OK, this is probably user error and a mistake on my part but I need some please…
I’m working on adding support for Gemini LLMs to AIKit and have hit an issue.
AIKit communicates with LLMs through various vendor APIs essentially using a URLConnection. Specifically the URLConnection makes a GET request to the API and expects a streaming response of JSON. For Anthropic, OpenAI and Ollama I had been using the URLConnection.ReceivingProgressed event to handle the streaming.
The structure of the data received various by vendor but typically it was in a format similar to:
data: {SOME VALID JSON}
data: {MORE JSON}
I would split the string in the ReceivingProgressed event by a delimited and handle each individual JSON string separately. No issues.
With the Gemini API however, what seems to be happening is the string passed into the ReceivingProgressed event is a carved up JSON string. The first time the event fires I might get the opening part of the JSON and then the next time the event fires it’s a continuation of the JSON object and then maybe the start of another.
I don’t know how best to handle this - does anyone have a recommendation?
I considered using the ContentReceived event of the URLConnection class but if I do that I essentially lose the ability to display streaming responses.
In the case where the entire contents of a response come in over serveral ‘bursts’, maybe use the URLConnection.ContentReceived event instead? My brain always defaults back to RS232 and buffering of Serial data - I realize that this is different. In Serial the messages always had a delimiter that marked the end of the packet (CRLF for instance). In JSON it’s hard to spot, unless you know what the tail end of a complete message looks like.
This is the reason I do this stuff in a thread. The thread has a method to get the next “item” (in my case, a line of text terminated by NewLine, in yours a JSON item). If the method determines there’s no more data, but the item accumulated so far is incomplete, it pauses the thread, and the thread is later resumed by the DataAvailable event handler once more data arrives. The method thus continues, doing a .ReadAll as its first action after being resumed. If a complete item can then be returned, it does so, otherwise it may have to do the pause/resume again.
This means that the possibly intermittent arrival of data is hidden completely from the code calling for an item, which can then just assume that it asks for an item, it gets an item.
Do a test and print all segments and all data possible for deeper analysis.
Include the headers.
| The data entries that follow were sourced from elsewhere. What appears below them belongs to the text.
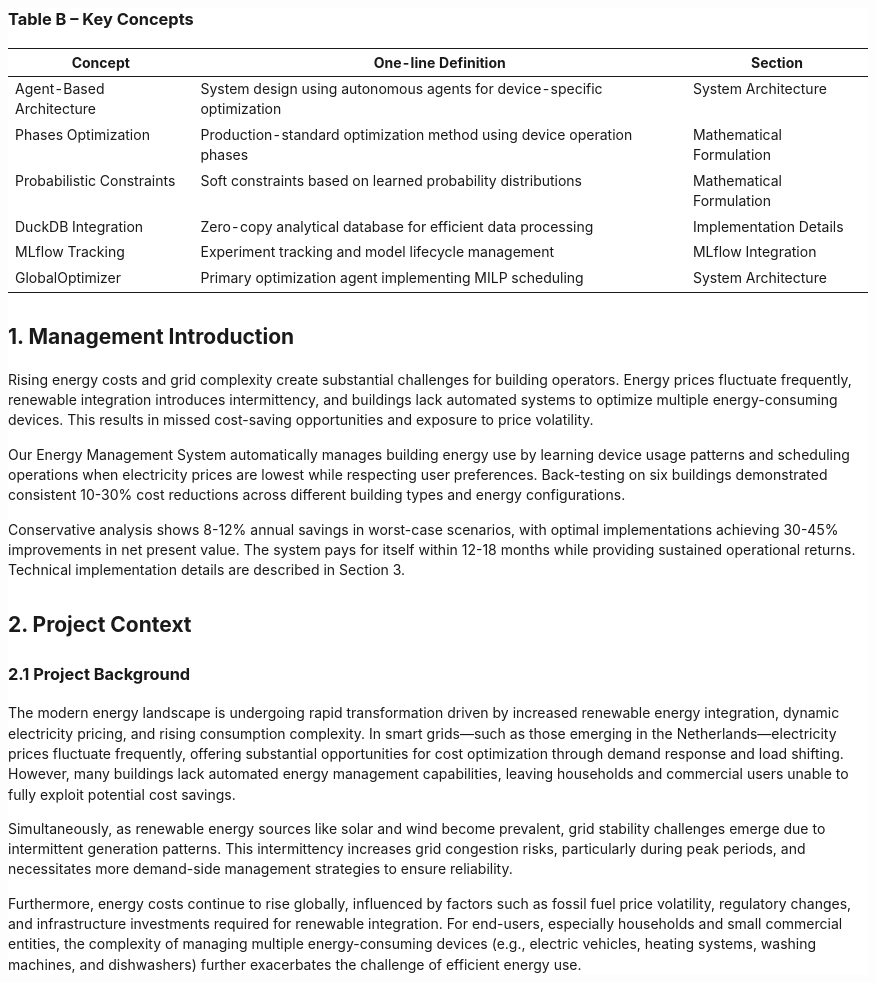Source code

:### Table B – Key Concepts

| Concept | One-line Definition | Section |
|---------|-------------------|---------|
| Agent-Based Architecture | System design using autonomous agents for device-specific optimization | System Architecture |
| Phases Optimization | Production-standard optimization method using device operation phases | Mathematical Formulation |
| Probabilistic Constraints | Soft constraints based on learned probability distributions | Mathematical Formulation |
| DuckDB Integration | Zero-copy analytical database for efficient data processing | Implementation Details |
| MLflow Tracking | Experiment tracking and model lifecycle management | MLflow Integration |
| GlobalOptimizer | Primary optimization agent implementing MILP scheduling | System Architecture |

## 1. Management Introduction

Rising energy costs and grid complexity create substantial challenges for building operators. Energy prices fluctuate frequently, renewable integration introduces intermittency, and buildings lack automated systems to optimize multiple energy-consuming devices. This results in missed cost-saving opportunities and exposure to price volatility.

Our Energy Management System automatically manages building energy use by learning device usage patterns and scheduling operations when electricity prices are lowest while respecting user preferences. Back-testing on six buildings demonstrated consistent 10-30% cost reductions across different building types and energy configurations.

Conservative analysis shows 8-12% annual savings in worst-case scenarios, with optimal implementations achieving 30-45% improvements in net present value. The system pays for itself within 12-18 months while providing sustained operational returns. Technical implementation details are described in Section 3.

## 2. Project Context

### 2.1 Project Background

The modern energy landscape is undergoing rapid transformation driven by increased renewable energy integration, dynamic electricity pricing, and rising consumption complexity. In smart grids—such as those emerging in the Netherlands—electricity prices fluctuate frequently, offering substantial opportunities for cost optimization through demand response and load shifting. However, many buildings lack automated energy management capabilities, leaving households and commercial users unable to fully exploit potential cost savings.

Simultaneously, as renewable energy sources like solar and wind become prevalent, grid stability challenges emerge due to intermittent generation patterns. This intermittency increases grid congestion risks, particularly during peak periods, and necessitates more demand-side management strategies to ensure reliability.

Furthermore, energy costs continue to rise globally, influenced by factors such as fossil fuel price volatility, regulatory changes, and infrastructure investments required for renewable integration. For end-users, especially households and small commercial entities, the complexity of managing multiple energy-consuming devices (e.g., electric vehicles, heating systems, washing machines, and dishwashers) further exacerbates the challenge of efficient energy use.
Date/time of the arrival of the chunk, and the HTTP STATUS of each chunk.
After that we will have some material to understand better if the API says things as “All the content is here”, or “That’s part, will continue”, or “This is the last part, joint all the parts”
I think I’m going to have start dumping the contents from a variety of requests to see what the pattern is as it’s not easy to appreciate at the moment.
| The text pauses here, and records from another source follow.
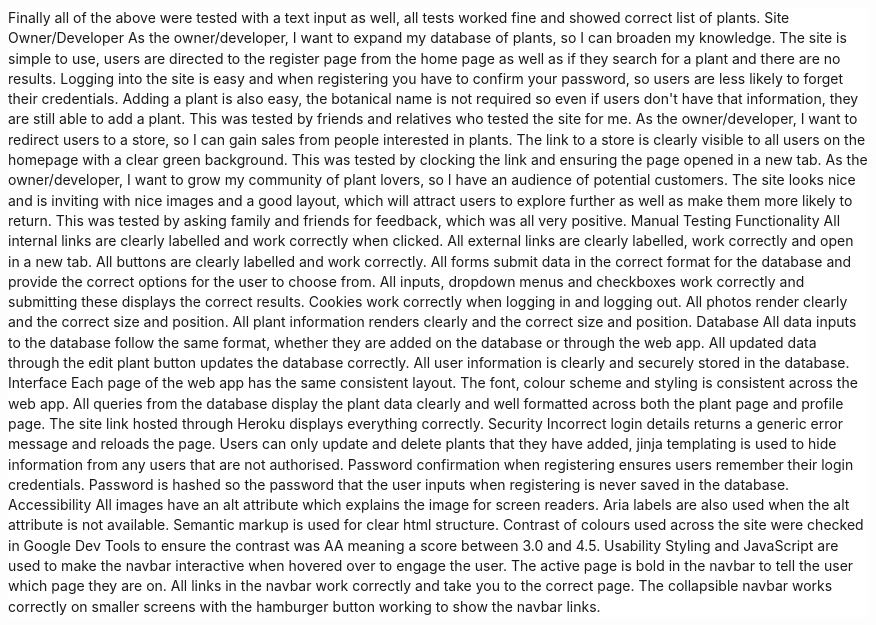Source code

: Finally all of the above were tested with a text input as well, all tests worked fine and showed correct list of plants.
Site Owner/Developer
As the owner/developer, I want to expand my database of plants, so I can broaden my knowledge.
The site is simple to use, users are directed to the register page from the home page as well as if they search for a plant and there are no results.
Logging into the site is easy and when registering you have to confirm your password, so users are less likely to forget their credentials.
Adding a plant is also easy, the botanical name is not required so even if users don't have that information, they are still able to add a plant.
This was tested by friends and relatives who tested the site for me.
As the owner/developer, I want to redirect users to a store, so I can gain sales from people interested in plants.
The link to a store is clearly visible to all users on the homepage with a clear green background.
This was tested by clocking the link and ensuring the page opened in a new tab.
As the owner/developer, I want to grow my community of plant lovers, so I have an audience of potential customers.
The site looks nice and is inviting with nice images and a good layout, which will attract users to explore further as well as make them more likely to return.
This was tested by asking family and friends for feedback, which was all very positive.
Manual Testing
Functionality
All internal links are clearly labelled and work correctly when clicked.
All external links are clearly labelled, work correctly and open in a new tab.
All buttons are clearly labelled and work correctly.
All forms submit data in the correct format for the database and provide the correct options for the user to choose from.
All inputs, dropdown menus and checkboxes work correctly and submitting these displays the correct results.
Cookies work correctly when logging in and logging out.
All photos render clearly and the correct size and position.
All plant information renders clearly and the correct size and position.
Database
All data inputs to the database follow the same format, whether they are added on the database or through the web app.
All updated data through the edit plant button updates the database correctly.
All user information is clearly and securely stored in the database.
Interface
Each page of the web app has the same consistent layout.
The font, colour scheme and styling is consistent across the web app.
All queries from the database display the plant data clearly and well formatted across both the plant page and profile page.
The site link hosted through Heroku displays everything correctly.
Security
Incorrect login details returns a generic error message and reloads the page.
Users can only update and delete plants that they have added, jinja templating is used to hide information from any users that are not authorised.
Password confirmation when registering ensures users remember their login credentials.
Password is hashed so the password that the user inputs when registering is never saved in the database.
Accessibility
All images have an alt attribute which explains the image for screen readers.
Aria labels are also used when the alt attribute is not available.
Semantic markup is used for clear html structure.
Contrast of colours used across the site were checked in Google Dev Tools to ensure the contrast was AA meaning a score between 3.0 and 4.5.
Usability
Styling and JavaScript are used to make the navbar interactive when hovered over to engage the user.
The active page is bold in the navbar to tell the user which page they are on.
All links in the navbar work correctly and take you to the correct page.
The collapsible navbar works correctly on smaller screens with the hamburger button working to show the navbar links.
Very frustrating because the data that arrives in pieces from all other providers always seems to be complete JSON but not from Gemini. I wonder why that is?
Sounds like the response is being chunked, so like Rick suggests, add each part to a String array, then String.FromArray (using an empty string as delimiter) them together at the end. In theory you’ll have valid JSON text after joining.
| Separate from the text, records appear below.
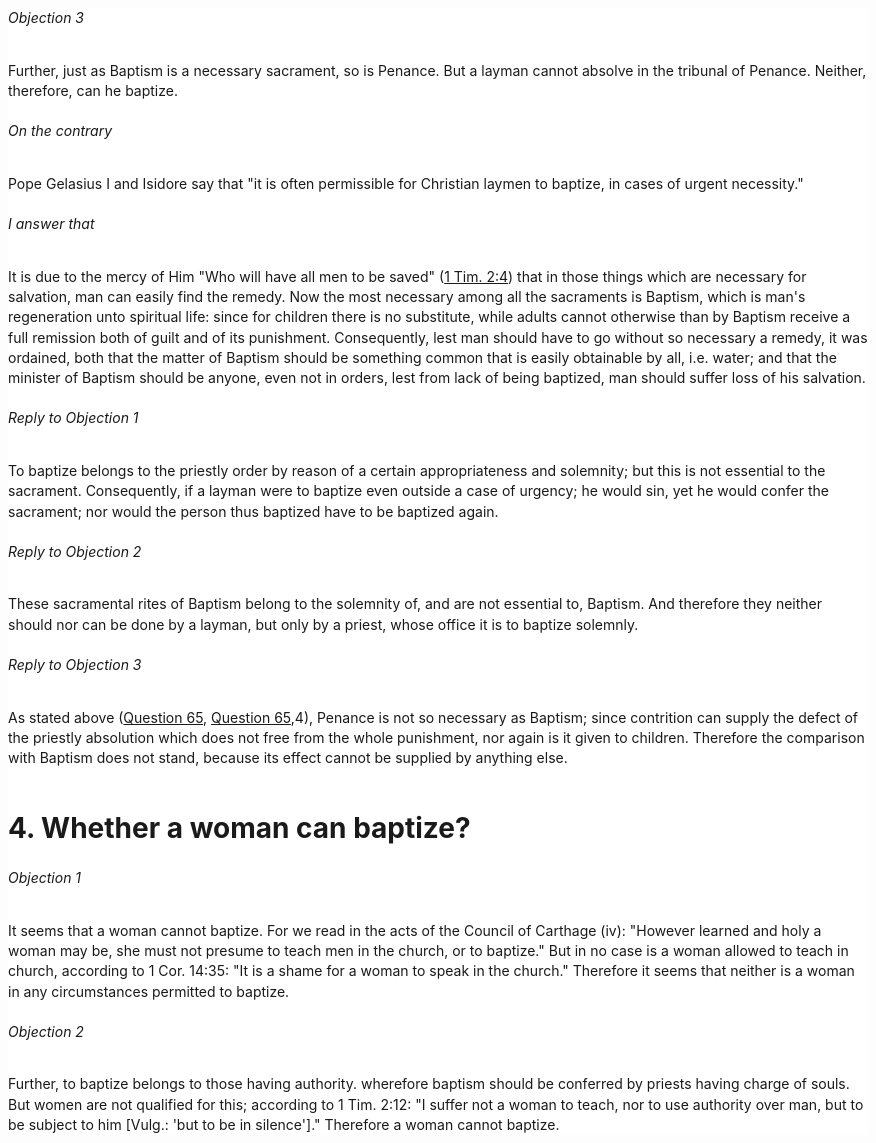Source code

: ###### Objection 3
Further, just as Baptism is a necessary sacrament, so is Penance. But a layman cannot absolve in the tribunal of Penance. Neither, therefore, can he baptize.  

###### On the contrary
Pope Gelasius I and Isidore say that "it is often permissible for Christian laymen to baptize, in cases of urgent necessity."  

###### I answer that
It is due to the mercy of Him "Who will have all men to be saved" ([1 Tim. 2:4](http://bible.gospelcom.net/bible?1+Tim++2:4)) that in those things which are necessary for salvation, man can easily find the remedy. Now the most necessary among all the sacraments is Baptism, which is man's regeneration unto spiritual life: since for children there is no substitute, while adults cannot otherwise than by Baptism receive a full remission both of guilt and of its punishment. Consequently, lest man should have to go without so necessary a remedy, it was ordained, both that the matter of Baptism should be something common that is easily obtainable by all, i.e. water; and that the minister of Baptism should be anyone, even not in orders, lest from lack of being baptized, man should suffer loss of his salvation.  

###### Reply to Objection 1
To baptize belongs to the priestly order by reason of a certain appropriateness and solemnity; but this is not essential to the sacrament. Consequently, if a layman were to baptize even outside a case of urgency; he would sin, yet he would confer the sacrament; nor would the person thus baptized have to be baptized again.  

###### Reply to Objection 2
These sacramental rites of Baptism belong to the solemnity of, and are not essential to, Baptism. And therefore they neither should nor can be done by a layman, but only by a priest, whose office it is to baptize solemnly.  

###### Reply to Objection 3
As stated above ([Question 65](../60-65.%20Sacraments%20in%20General/65.%20Number%20of%20the%20Sacraments.md), [Question 65](../60-65.%20Sacraments%20in%20General/65.%20Number%20of%20the%20Sacraments.md),4), Penance is not so necessary as Baptism; since contrition can supply the defect of the priestly absolution which does not free from the whole punishment, nor again is it given to children. Therefore the comparison with Baptism does not stand, because its effect cannot be supplied by anything else.  




# 4. Whether a woman can baptize? 

###### Objection 1
It seems that a woman cannot baptize. For we read in the acts of the Council of Carthage (iv): "However learned and holy a woman may be, she must not presume to teach men in the church, or to baptize." But in no case is a woman allowed to teach in church, according to 1 Cor. 14:35: "It is a shame for a woman to speak in the church." Therefore it seems that neither is a woman in any circumstances permitted to baptize.  

###### Objection 2
Further, to baptize belongs to those having authority. wherefore baptism should be conferred by priests having charge of souls. But women are not qualified for this; according to 1 Tim. 2:12: "I suffer not a woman to teach, nor to use authority over man, but to be subject to him \[Vulg.: 'but to be in silence'\]." Therefore a woman cannot baptize.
Edited to add: Watch that the ReceivingProgressed event is not capturing any unnecessary line endings (the delimiter for chunked content).
@GarryPettet - first of all, don’t do any processing of data in the ReceivingProgressed event itself. Events like that on sockets are reentrant and you could end up having your app trying to process the same data in two places at the same time.
I find that the simplest way to deal with protocols like this are to use a custom memoryblock subclass where you can track both reading from the middle and writing to the end using a binarystream.
Add a property so you can know if processing is already in progress:
The processData method: (this is gonna be pseudo-code)
If not mProcessing then
mProcessing = True
While not at end of data
// starting at where we left off reading,
// look ahead for the next instance of "data:"
// if found, grab the part before it for processing
// add block to processQueue
// copy everything after to a new memoryblock
// reset read position to 0
// use timer or threads to process items from
// processQueue
// if not found, record data length
// minus length of the delimiter (5)
// exit while
Wend
mProcessing = false
End If
Urgh - looks like I am going to have to do some refactoring if I want to be able to support streaming properly. I guess I’ve just been lucky up until this point.
If data is coming in quickly I think this can result in a whole bunch of Timers being instantiated. I use one timer in Single mode and reset it each time data is received so it doesn’t fire until there’s a pause in the data.